Las leyes de curso legal en Estados Unidos exigen que el público acepte el pago de deudas e impuestos a la denominación del dólar que aparece en el billete. Esta forma de control coercitivo de los precios ha establecido el dólar como la unidad de cuenta de la economía. Del mismo modo, las gravosas regulaciones fiscales refuerzan el dólar «sobrevalorado» construyendo barreras de uso para sus rivales.

El caso de las criptomonedas

Podemos ver los efectos de estas regulaciones en el uso de las criptomonedas.

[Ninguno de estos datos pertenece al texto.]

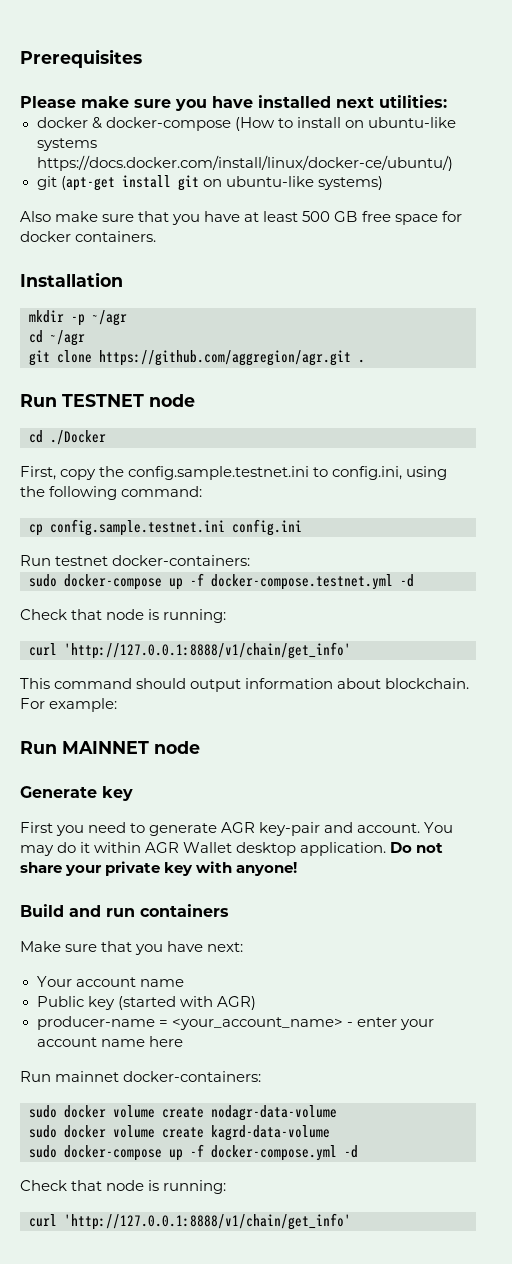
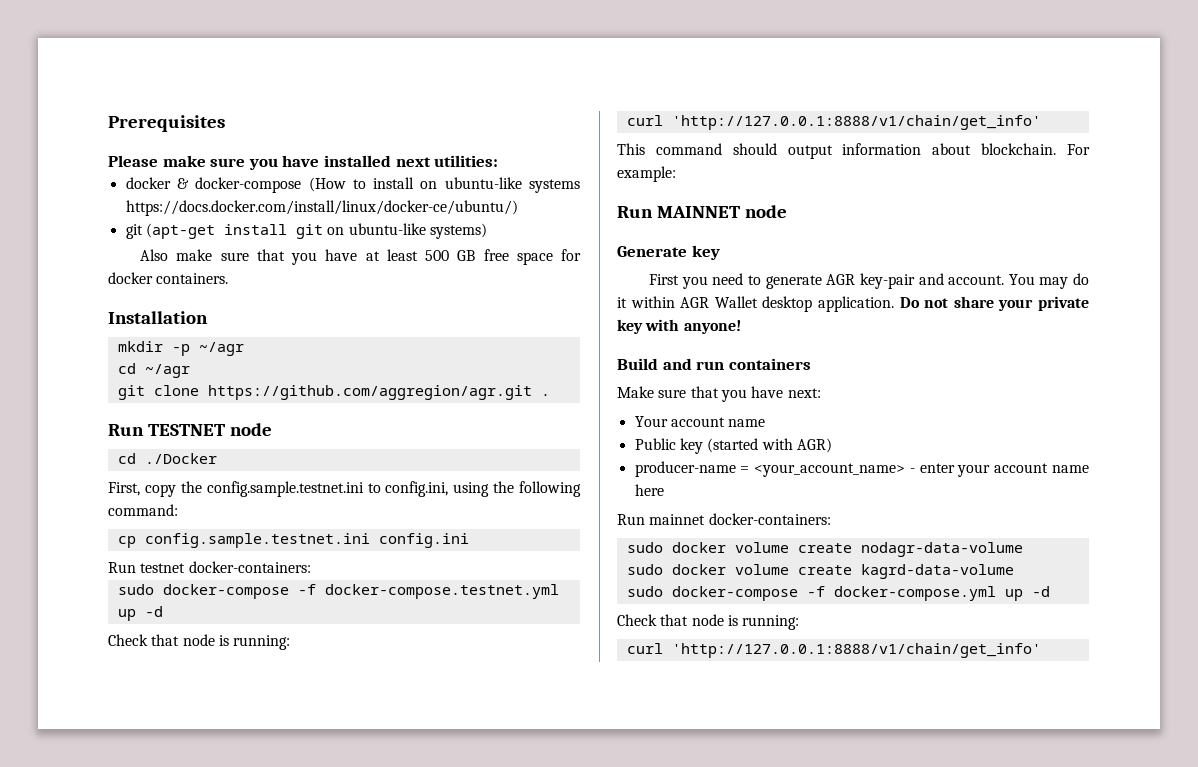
[169,578,183,590] up -> (289, 591) none
(393, 582) none -> [117,609,136,621] up
[169,1149,183,1161] up -> (798, 593) none
(337, 1153) none -> [1004,589,1023,601] up

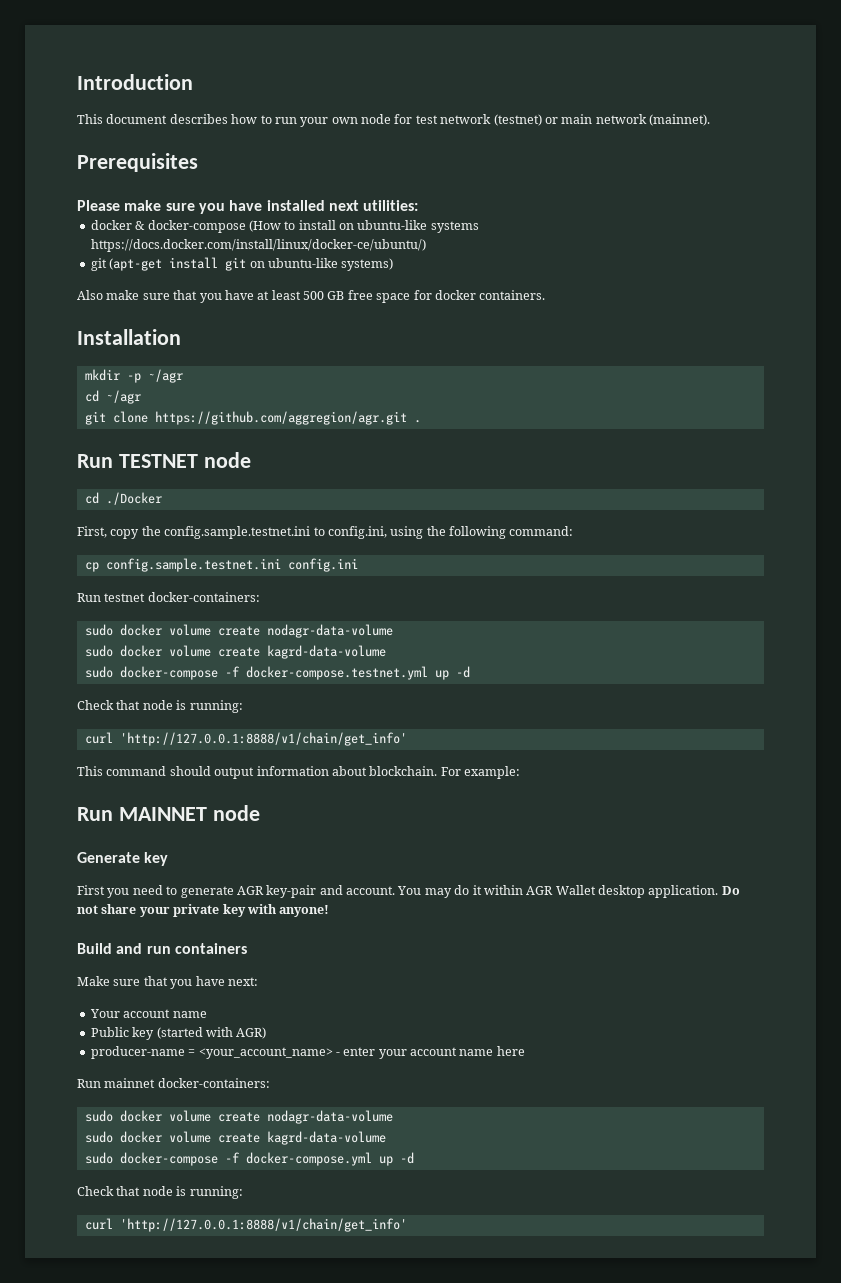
(108, 123) none -> [77,74,193,90] [77,114,710,127] Introduction // This document describes how to run your own node for test network (testnet) or main network (mainnet). //
(311, 567) none -> [84,624,393,638] [84,645,386,659] // sudo docker volume create nodagr-data-volume // sudo docker volume create kagrd-data-volume

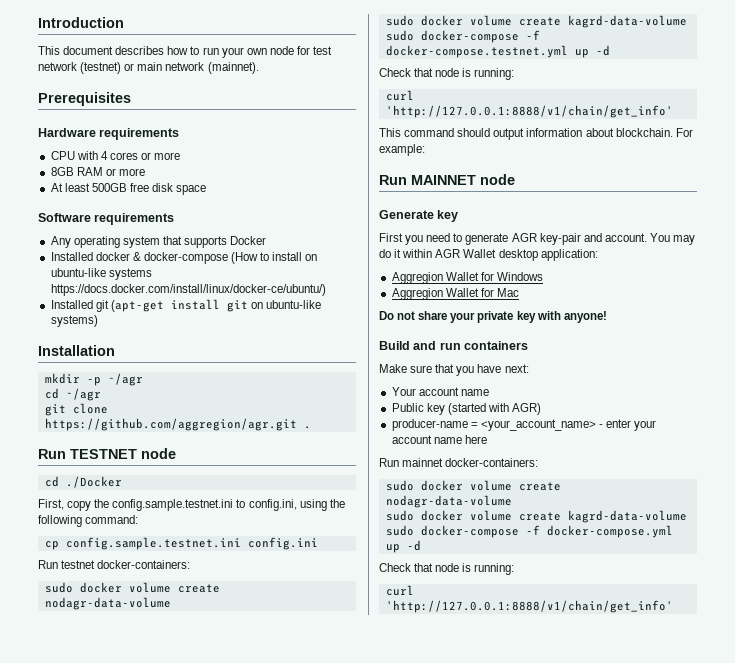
[77,200,419,214] Please make sure you have installed next utilities: // -> [38,128,180,140] [50,151,181,160] [50,167,145,176] [50,183,207,195] [38,213,175,225] [50,236,267,248] [50,252,93,261] Hardware requirements // CPU with 4 cores or more // 8GB RAM or more // At least 500GB free disk space // Software requirements // Any operating system that supports Docker // Installed
(426, 245) none -> [50,300,93,309] Installed
[77,290,546,303] // Also make sure that you have at least 500 GB free space for docker containers. -> (98, 321) none
[648,885,719,898] application. -> [540,249,598,261] [391,272,543,284] [391,288,519,300] application: // Aggregion Wallet for Windows // Aggregion Wallet for Mac //

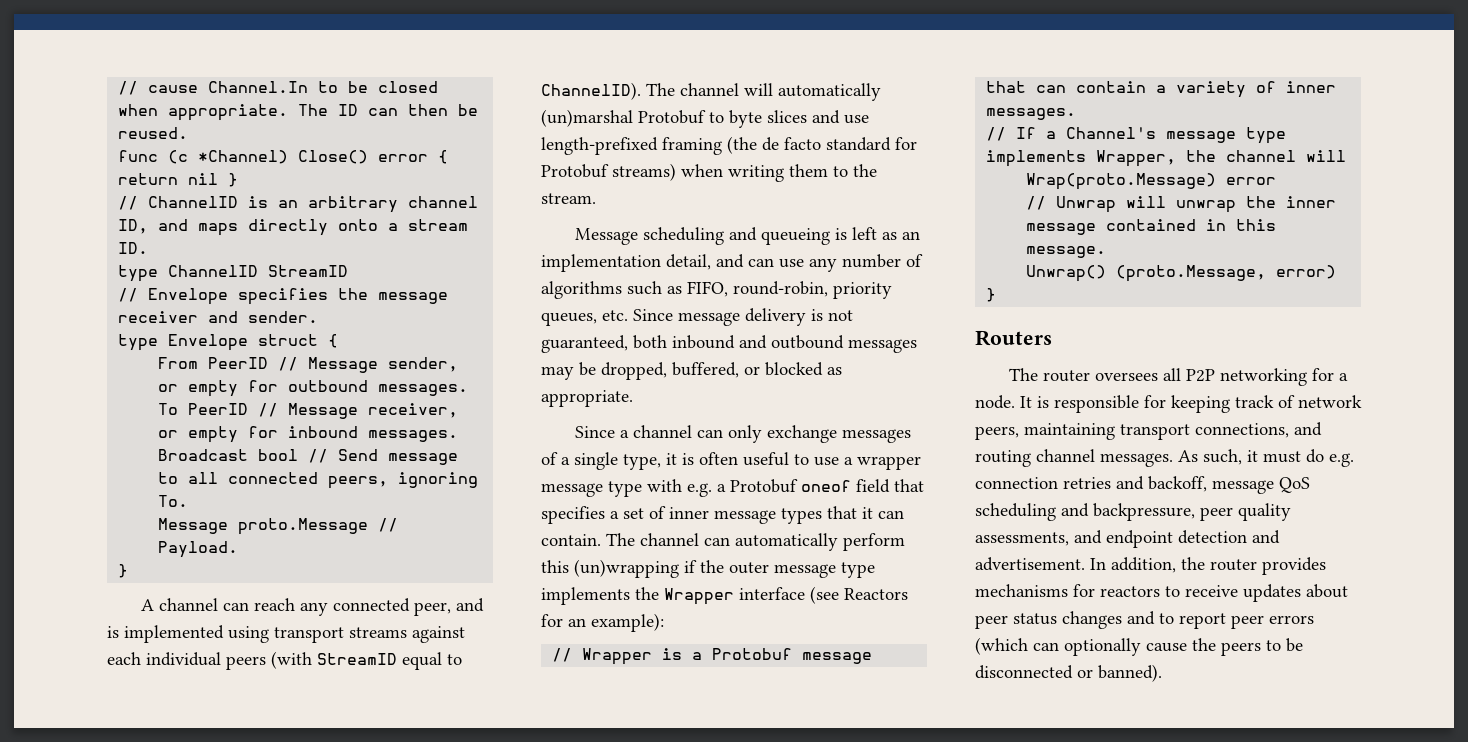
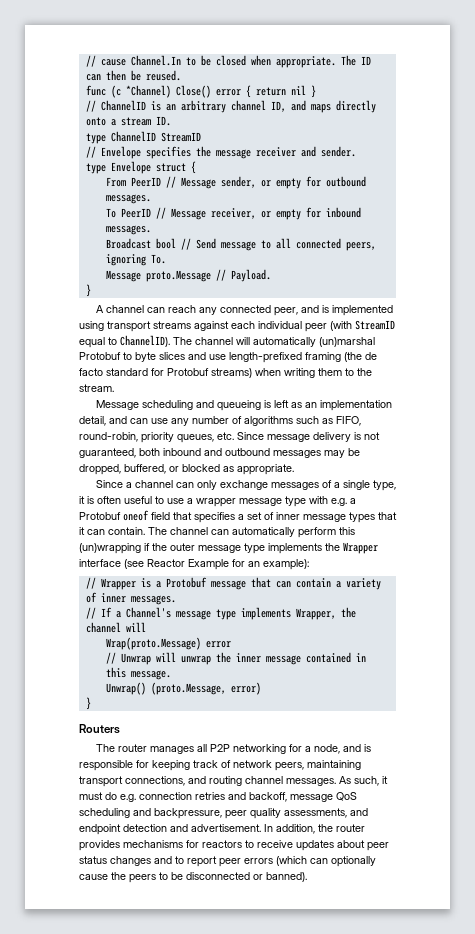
[226,656,266,670] peers -> [305,323,327,332] peer
[844,588,908,600] Reactors -> [147,559,229,570] Reactor Example
[1094,372,1158,381] oversees -> [149,746,194,754] manages
[975,395,1032,409] node. It -> [313,744,361,754] node, and

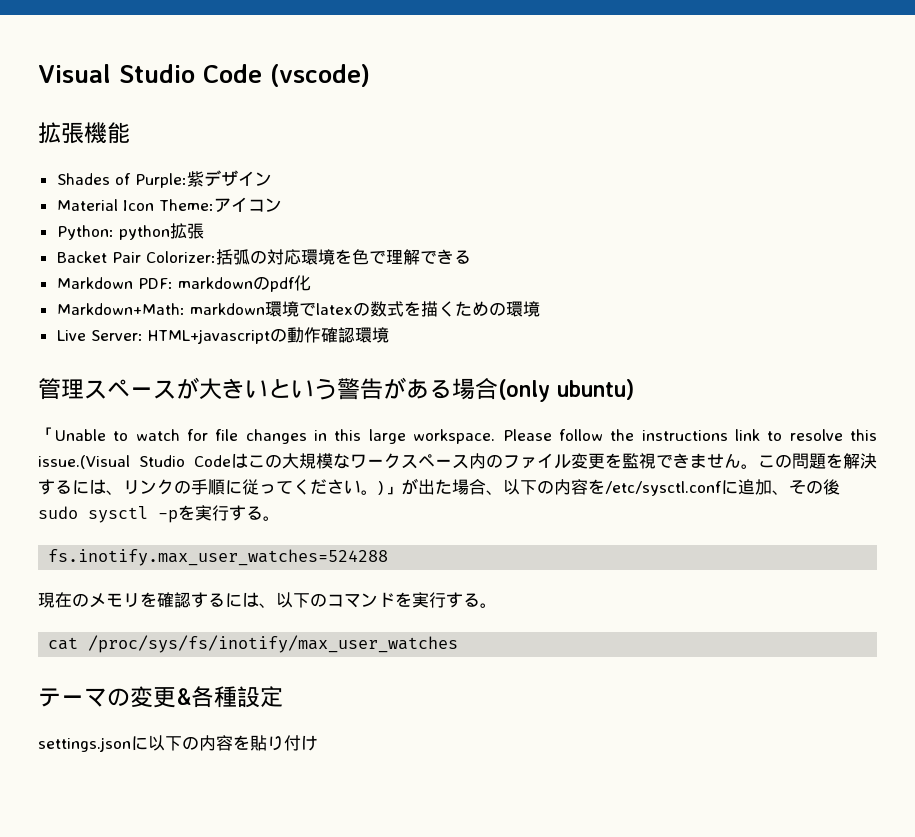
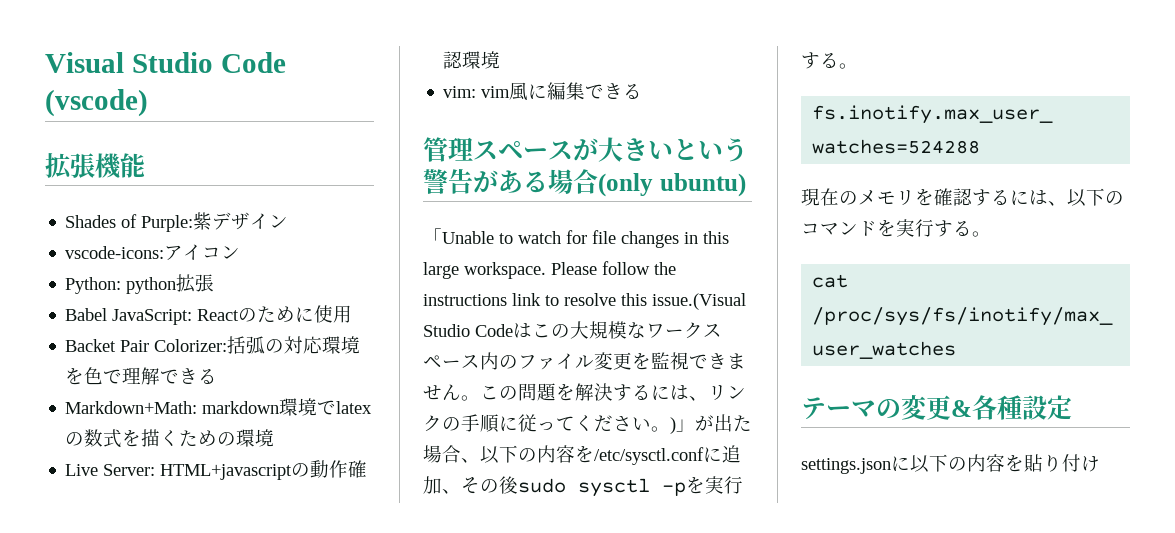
[56,199,214,211] Material Icon Theme: -> [65,246,165,259] vscode-icons:
(204, 231) none -> [65,305,353,325] // Babel JavaScript: Reactのために使用
[56,275,311,292] // Markdown PDF: markdownのpdf化 -> (218, 376) none
(389, 335) none -> [443,82,643,101] // vim: vim風に編集できる

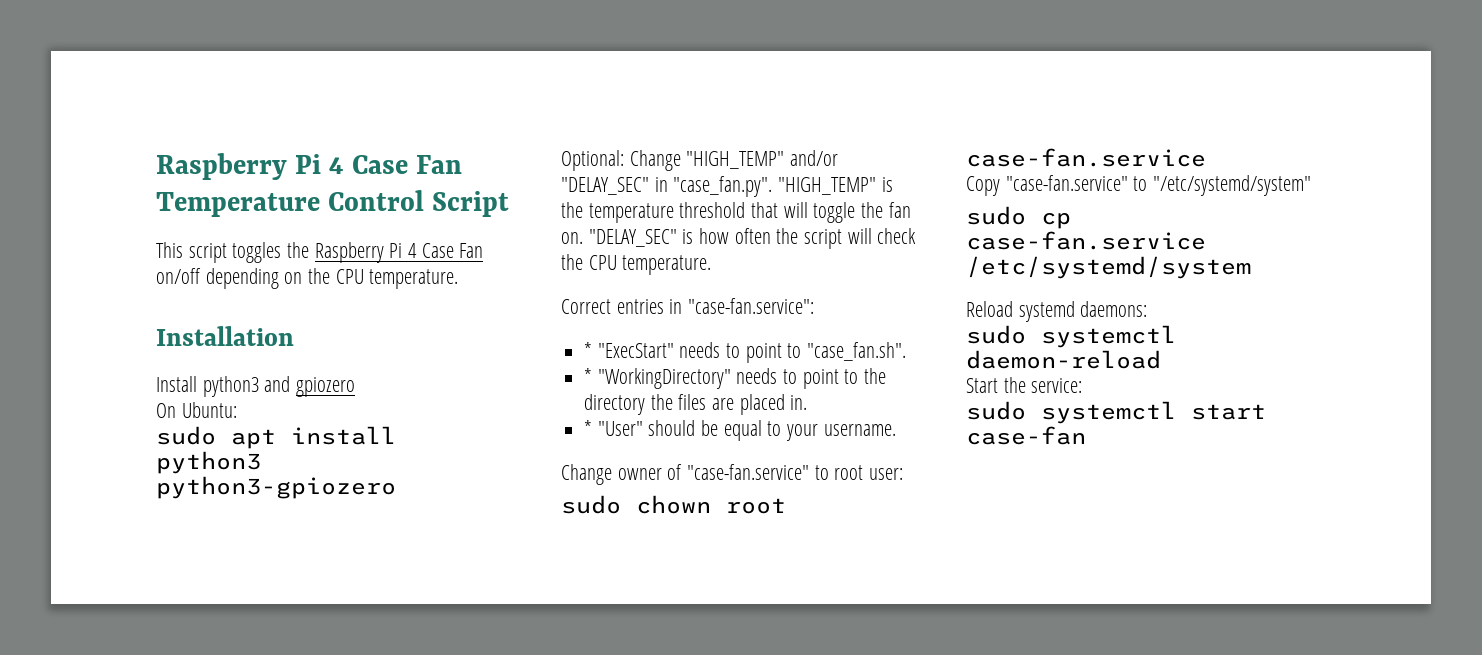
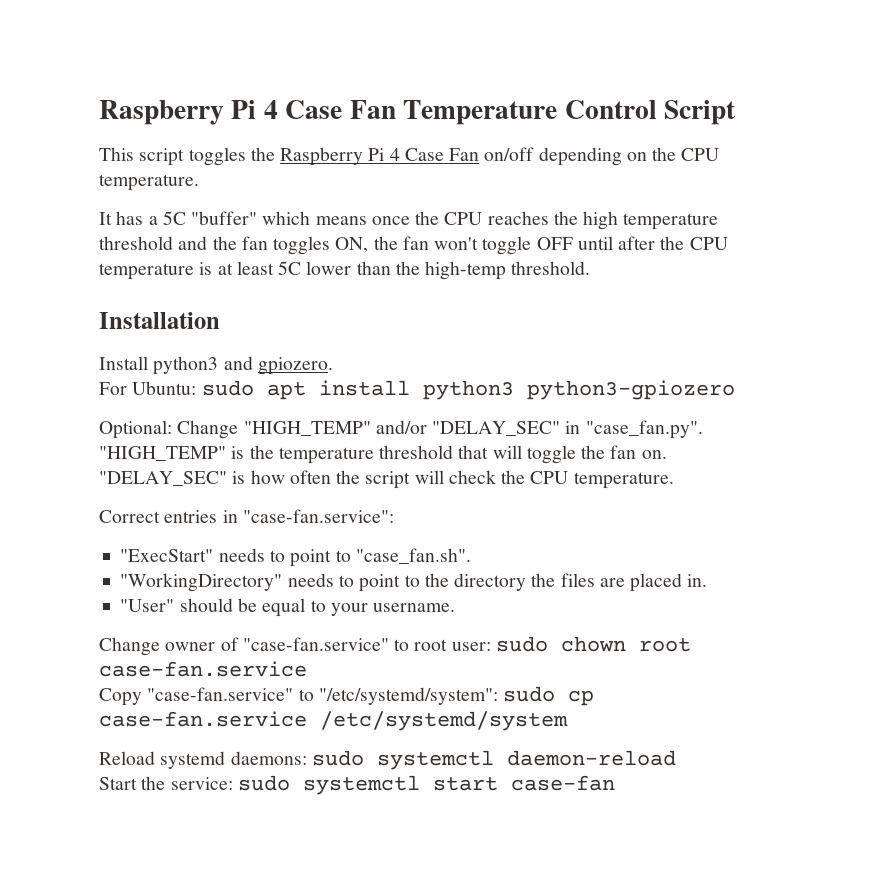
(459, 279) none -> [99,211,719,230] [99,236,728,255] [99,261,591,280] // It has a 5C "buffer" which means once the CPU reaches the high temperature threshold and the fan toggles ON, the fan won't toggle OFF until after the CPU temperature is at least 5C lower than the high-temp threshold.
[296,377,356,397] [156,403,176,418] gpiozero // On -> [257,357,333,375] [99,382,127,395] gpiozero. // For
(237, 410) // -> (197, 388) none
[584,342,593,358] * -> (394, 516) none
[584,368,593,384] * -> (471, 556) none
[584,420,593,436] * -> (708, 580) none
(904, 474) // -> (491, 646) none
[1152,175,1311,196] "/etc/systemd/system" // -> [318,687,498,705] "/etc/systemd/system":
(1148, 309) // -> (307, 758) none
(1083, 385) // -> (233, 783) none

Según el IRS, el bitcoin y otras criptodivisas se consideran bienes a efectos fiscales. Por lo tanto, el acto de comprar bienes y servicios con BTC se identifica como un evento de realización que requiere que el comprador declare cualquier ganancia reconocida de su base de costo de BTC. Sin tener en cuenta las preocupaciones de escalabilidad, los requisitos onerosos que obligan a los usuarios a rastrear las ganancias y las pérdidas de todas las transacciones, en última instancia, impiden que BTC sirva como un medio eficaz de intercambio.

Por otro lado, si existe una demanda real de mercado para varias criptomonedas, las regulaciones gubernamentales diseñadas para desalentar el uso de cualquier cosa que no sea el dinero «oficial» harán que los dineros «no oficiales» demandados se conviertan en moneda «infravalorada».

Así, de acuerdo con la ley de Gresham, las criptomonedas más demandadas se acapararían, en lugar de circular en general. En la comunidad bitcoin, por ejemplo, esta mentalidad se personifica en el meme Hodl, que anima a los usuarios de bitcoin a conservar, en lugar de gastar, el bitcoin. Se ha generado un bucle de retroalimentación en el que los mayores niveles de inflación fiduciaria han llevado a la riqueza a inundar BTC, reforzando aún más la percepción de que BTC es un almacén de valor fiable. Esta mentalidad ha sido adoptada últimamente por numerosas empresas, que han transferido parte de sus reservas de efectivo a BTC (por ejemplo, Tesla, MicroStrategy, Square y MassMutual).

Gracias a tantas restricciones gubernamentales sobre el uso de posibles monedas que no sean el dólar, sólo podemos adivinar cuál sería la relación entre los dólares y el bitcoin en un mercado que funcione. Para averiguarlo, lo mejor sería igualar el terreno de juego eliminando las leyes de curso legal y los onerosos requisitos fiscales. Esto permitiría a los individuos evaluar activamente las verdaderas diferencias de poder adquisitivo.

Sin embargo, esto es poco probable porque los funcionarios elegidos dependen mucho de inflar la oferta de dólares para obtener beneficios políticos. Ya sean Demócratas o Republicanos, los políticos de nuestro sistema actual perpetúan de forma abrumadora el estado de bienestar, y esto sería mucho más difícil con un dinero basado en el mercado que no estuviera sujeto a la inflación fácil de los bancos centrales.

Incentivados de forma perversa, estos políticos promueven políticas monetarias expansivas que benefician a grupos de interés especiales mientras complacen a su base electoral. Como señaló Hayek, «con la única excepción de los 200 años del patrón oro, prácticamente todos los gobiernos de la historia han utilizado su poder exclusivo de emitir dinero para defraudar y saquear al pueblo». Privar al Estado de este poder exclusivo obligaría, ante todo, a rendir cuentas. Si se eliminara la amenaza de la violencia y el encarcelamiento, el público podría evaluar libremente la calidad de las distintas monedas y actuar en consecuencia.